The most important value of Liang-Yin Kuo’s works, including in Searching for the Zero Fighters (2003), Emerald Horizon: Shonenko’s Stories (2006), and Suspended Duty: Taiwan Military Training Regiment (2010), is how she relentlessly pursues and investigates those historical moments that have been unsettled for so long they have almost diminished in memories through documentary. In these works, Kuo approached the history of the 1940s, a period when both sides of the Taiwan strait had experienced huge transformation, by looking into the individual statements and collective experience of common people’s life stories. These descriptions largely differ from those of people in power, in terms of documentary perspectives, problem awareness, and the basis of morality. The filmographic record that Kuo produced in order to reflect history and politics on a microscopic scale is invaluable. Moreover, her perseverance in examining and articulating Taiwanese people’s historical experience is undoubtedly a rare aura within this mostly practical, forgetful society.
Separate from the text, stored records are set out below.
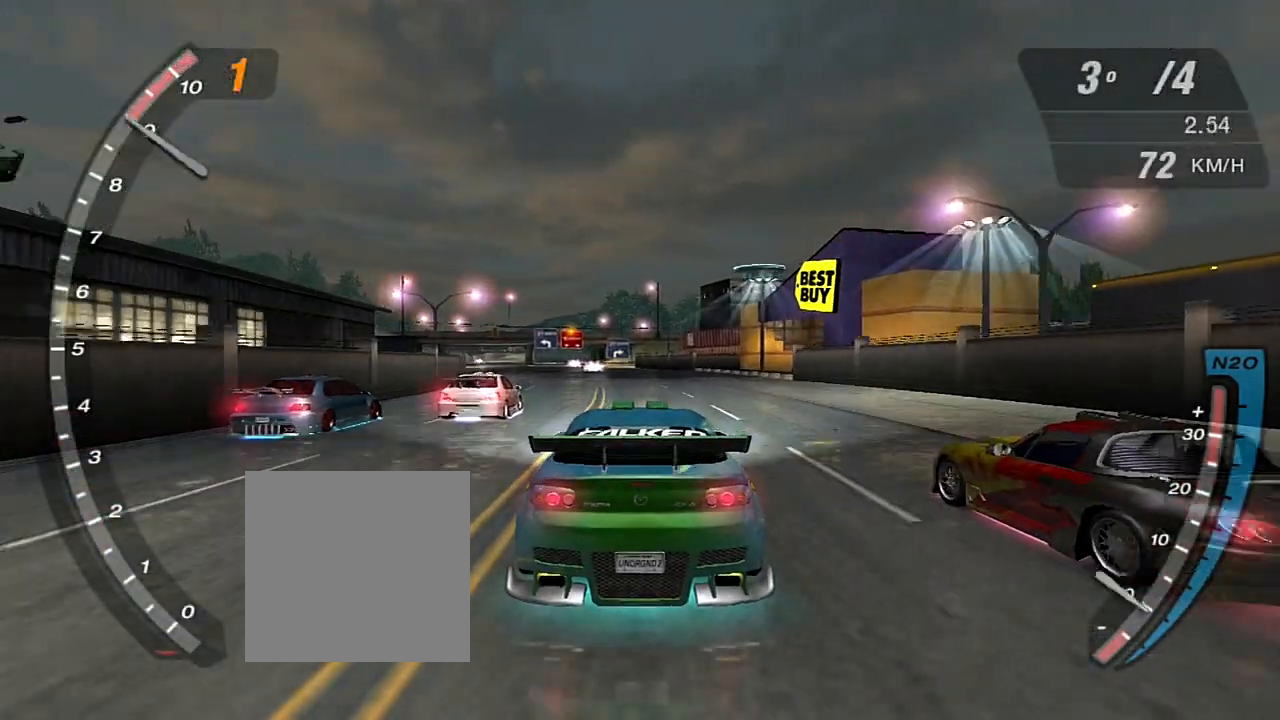
{"buttons": ["R2"], "left_stick": "center", "right_stick": "center", "events": [[233, "left_stick", "left"], [367, "left_stick", "center"]]}
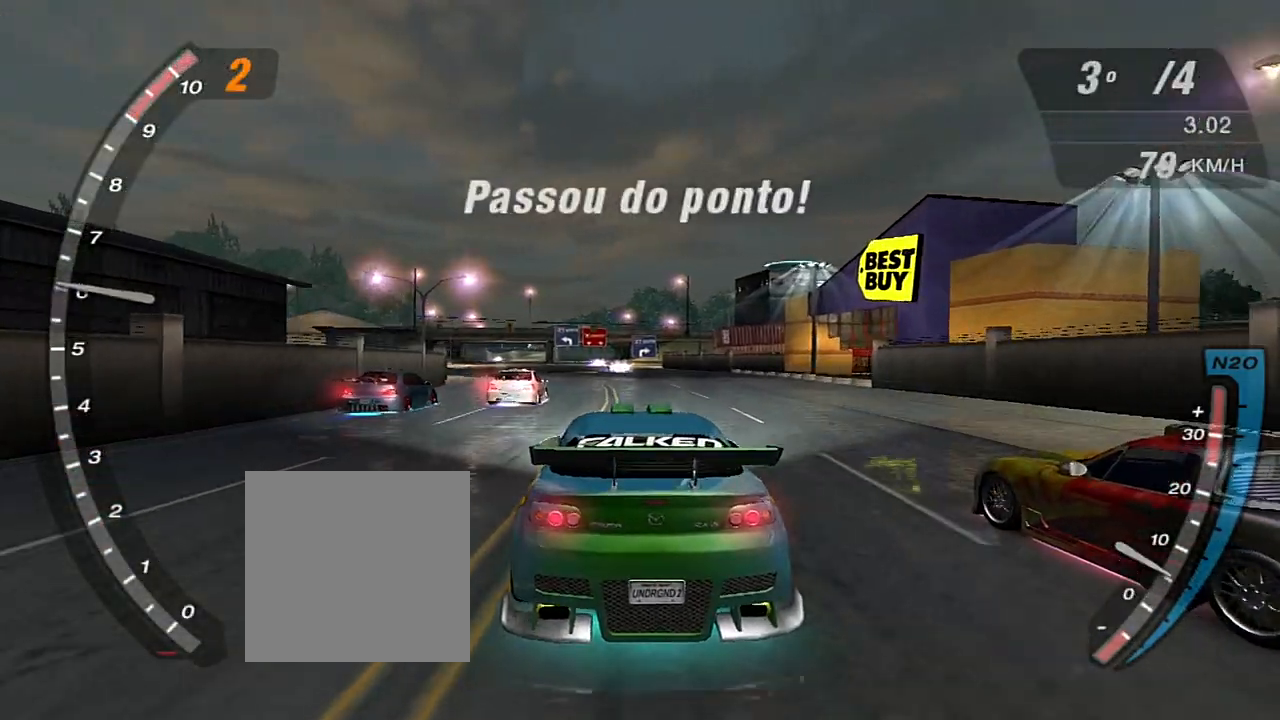
{"buttons": ["R2"], "left_stick": "center", "right_stick": "center", "events": [[33, "X", "down"], [334, "left_stick", "left"], [434, "X", "up"], [467, "left_stick", "center"]]}
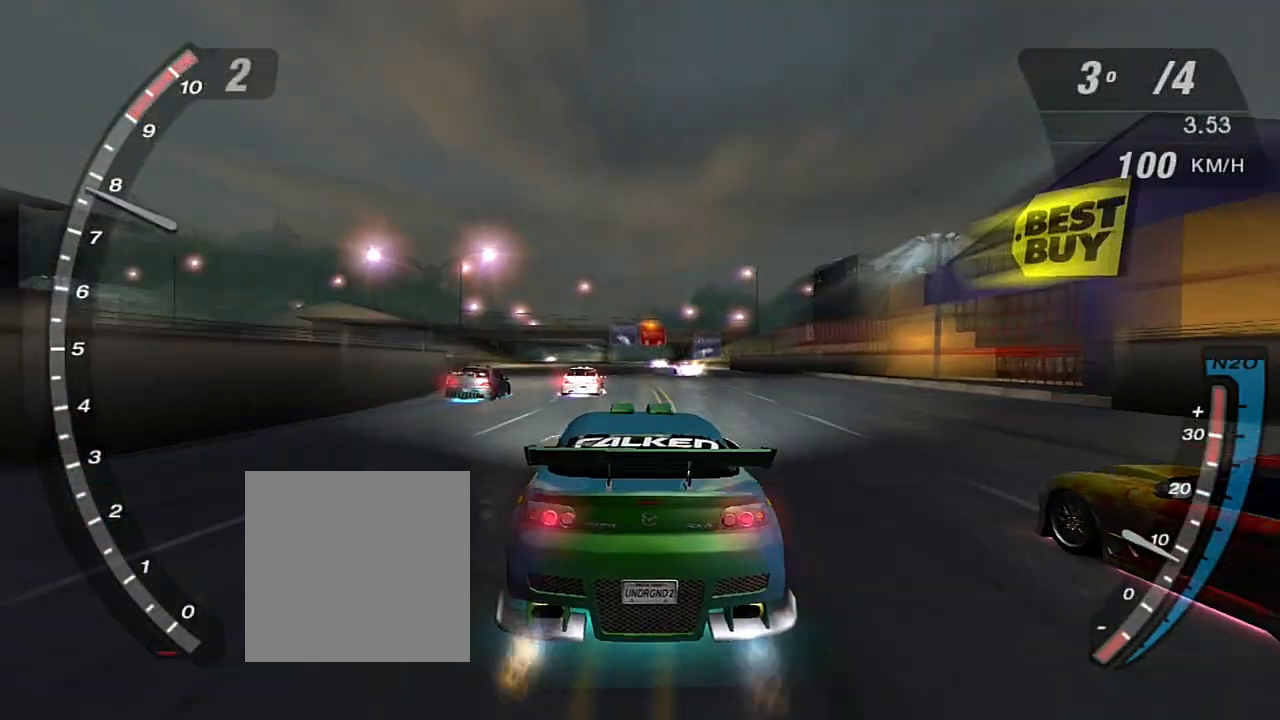
{"buttons": ["R2"], "left_stick": "center", "right_stick": "center", "events": [[66, "X", "down"], [267, "X", "up"]]}
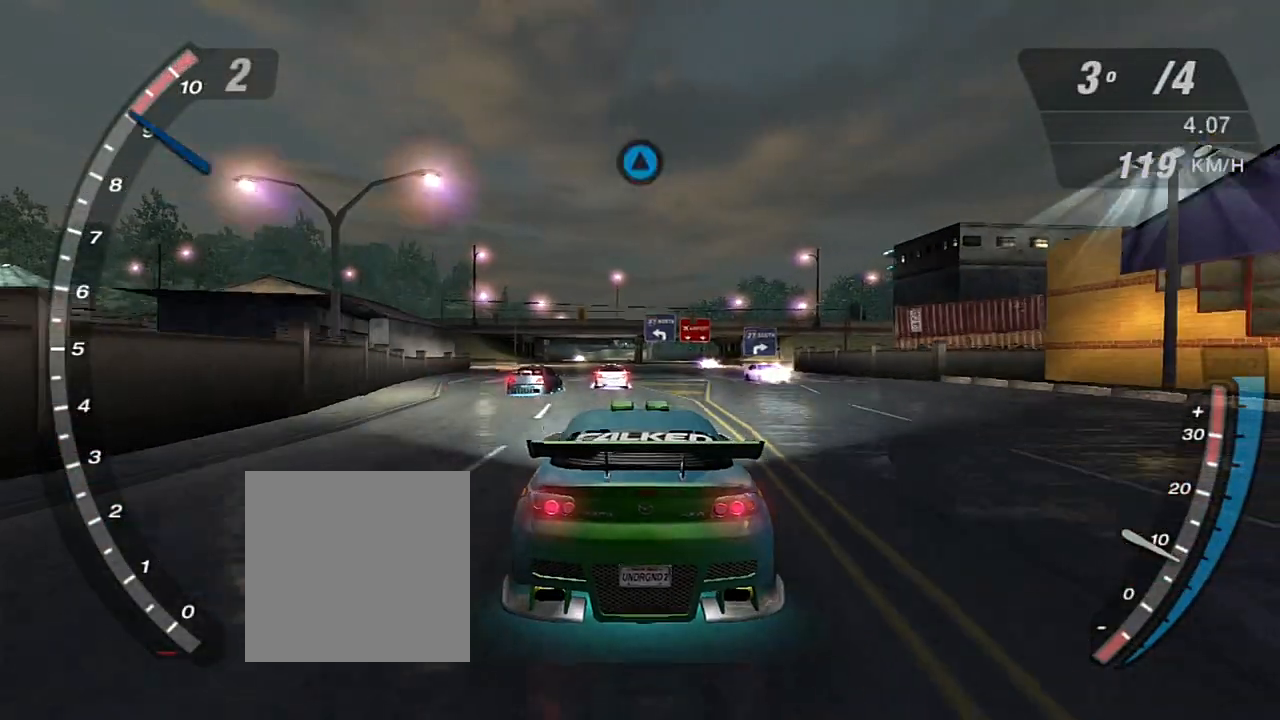
{"buttons": [], "left_stick": "center", "right_stick": "center", "events": [[33, "R2", "up"], [100, "START", "down"], [234, "START", "up"], [334, "DPAD_RIGHT", "down"], [434, "DPAD_RIGHT", "up"]]}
Suspended Duty lively demonstrates the foul means that Kuomintang regime employed to call up men for military service in 1949-1950 by presenting the accounts of those who were forced to ‘voluntarily’ enlist. The Chiang regime recruited over 4,000 young Taiwanese males into the Army Sergeant Training Regiment through intimidation and bribery, only to realize the myth of recapturing China. Some of these men were enlisted as aircraft mechanics in Japan during 1943-1945, while others were sent to mainland China as Kuomintang’s mercenaries during the Chinese Civil War before 1949. Those who survived and return to Taiwan were then forced into military service again by the retreated Chiang regime in Taiwan.
These men were deprived of their rights to decide how to live out their lives while being forced into military. Even after being ‘suspended’ (a status that made finding new jobs almost impossible for them, since military discharge records were not provided), they were still under the political suppression of White Terror that prevented them from complaining at all. Sixty years ago, these Taiwanese men devoted their youth and lives to the state’s anti-communism myth and propaganda without any opportunities to articulate themselves. After sixty years, the regime that once valued anti-communism as its ultimate religious faith now comes hand in hand with Chinese Communist Party; they even address each other as brothers. How, if at all, may we then interpret the roles of these countless Taiwanese males that meaninglessly sacrificed their years of youth, some even their lives, for the state’s myth and lies in the military throughout the past sixty years? Has anyone ever seriously questioned the enormous collective loss and individual scarification based on the joke made by the ‘state’?
This is the exact manifestation of the pragmatic, careless characteristic of the Taiwanese society. Kuo, as a young female filmographer, with her own strength investigated into every detail, refused to forget, and insisted on the importance of human lives and dignities as the foundation of significance. The significance of an individual has to come first before the state. If the state or government ignored and neglected the existence and significance of individual, they shall become illegitimated. Just like her former work Emerald Horizon (2006), Kuo conveys a reflective, anti-war message that largely criticises militarism through a calm, serene tone in Suspended Duty. The film also reveals through interviews how military victims, despite coming from different ethnic groups, manage to surpass ethnic prejudices, and are finally able to sympathise and understand each other. By employing several humorous expressions and investigating a tough issue with a brisk tone, it perfectly balances on the calibration of its paces and emotions.
The film name is translated into Suspended Duty, which contains multiple layers of in-depth meanings. This is a story of the Cold War victims whose youths were eternally dismissed by the state. Such an unjust government has never confronted its unfinished duty. However, we must thus ask ourselves, shouldn’t we consider the presence of such irresponsible state and government as the very result and responsibility of our collective forgetting, inarticulate society that has never looked back and examine our history?